North Korea fired one long-range and two short-range ballistic missiles on Thursday, Seoul’s military said, with one warning residents of a South Korean island and people in parts of northern Japan to seek shelter.
Seoul’s military said it had “detected a long-range ballistic missile believed to have been launched into the Baltic Sea in the Sunan area of ??Pyongyang around 07:40 a.m. (2240 ??GMT),” it said, referring on the corpse of water also known as the Sea of ??Japan.
Shortly thereafter, it spotted what “believed to be two short-range ballistic missiles fired from Kaechon in South Pyongan province at around 08:39,” it added.
The South Korean military “is maintaining a full readiness posture while working closely with the US and increasing surveillance and vigilance,” it added.
The launches come a day after Pyongyang fired more than 20 missiles, including one that landed near South Korea’s territorial waters.
Pyongyang’s multiple missile launches come as Seoul and Washington hold their largest-ever joint air exercises involving hundreds of warplanes from both sides.
Local media reported that air raid sirens had gone off on South Korea’s eastern island of Ulleungdo – where residents were warned on Wednesday to seek shelter after one of Pyongyang’s short-range ballistic missiles crossed the de facto maritime border.
Tokyo also confirmed the launches on Thursday, with the Japanese government issuing a special warning to residents of the northern regions just before 8 a.m. (2300 GMT), urging them to stay indoors or seek shelter.
Tokyo initially said the missile flew over Japan, prompting the issuance of a “J-Alert,” but Defense Minister Yasukazu Hamada later said, “the missile did not cross the Japanese archipelago but disappeared over the Sea of ??Japan.”
– “Very worrying” –
Given that the missile “was accompanied by evacuation warnings, we strongly recommend using IRBMs or potential ICBMs for the full-range launch,” Chad O’Carroll of Seoul-based specialty site NK News said on Twitter.
“The latter could be of great concern to some if it succeeds over a significant distance.”
Washington and Seoul have repeatedly warned that Kim’s recent missile launches could culminate in another nuclear test – the seventh in Pyongyang.
The flash of launches suggests that “possibly tactical nuclear weapons testing will be next.

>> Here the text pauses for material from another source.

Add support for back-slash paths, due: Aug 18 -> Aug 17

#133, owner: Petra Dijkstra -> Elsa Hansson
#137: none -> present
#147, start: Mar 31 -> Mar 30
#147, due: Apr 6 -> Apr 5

Possibly very soon,” added O’Carroll.
“These are North Korea’s pre-celebrations ahead of the upcoming nuclear test,” Ahn Chan-il, a North Korean studies scholar, told AFP.
“They also act like a series of practical tests for their tactical nuclear use.”
On October 4, North Korea fired a missile over Japan, which also triggered evacuation warnings. Pyongyang later claimed it was a “novel medium-range surface-to-surface ballistic missile”.
It was the first time North Korea had fired a missile over Japan since 2017.
Pyongyang later claimed the launch and a blizzard of other tests around the same time were “tactical nuclear exercises” simulating showering South Korea with nuclear-tipped missiles.
– Flash of starts –
Pyongyang has called the ongoing US-South Korean air exercise Vigilant Storm an “aggressive and provocative anti-DPRK military exercise” and warned that Seoul and Washington will “pay the most terrible price in history” if it continues.
A short-range ballistic missile crossed the northern border line, the de facto maritime border, on Wednesday, prompting a rare warning to residents of Ulleungdo Island to seek shelter in bunkers.
President Yoon Suk-yeol said it was “effectively a territorial invasion”.
South Korea also closed some air routes over the East Sea, advising local airlines to take a detour to “ensure the safety of passengers on routes to the United States and Japan.”
Pyongyang also fired artillery barrage into a maritime “buffer zone” that experts said was part of an “aggressive and menacing” response to joint US-South Korea exercises.
For its part, South Korea said it fired three air-to-surface missiles into the sea near the two countries’ maritime border.
North Korea revised its laws allowing pre-emptive nuclear strikes in September, and leader Kim declared the country an “irreversible” nuclear power – effectively ending negotiations on its banned weapons programs.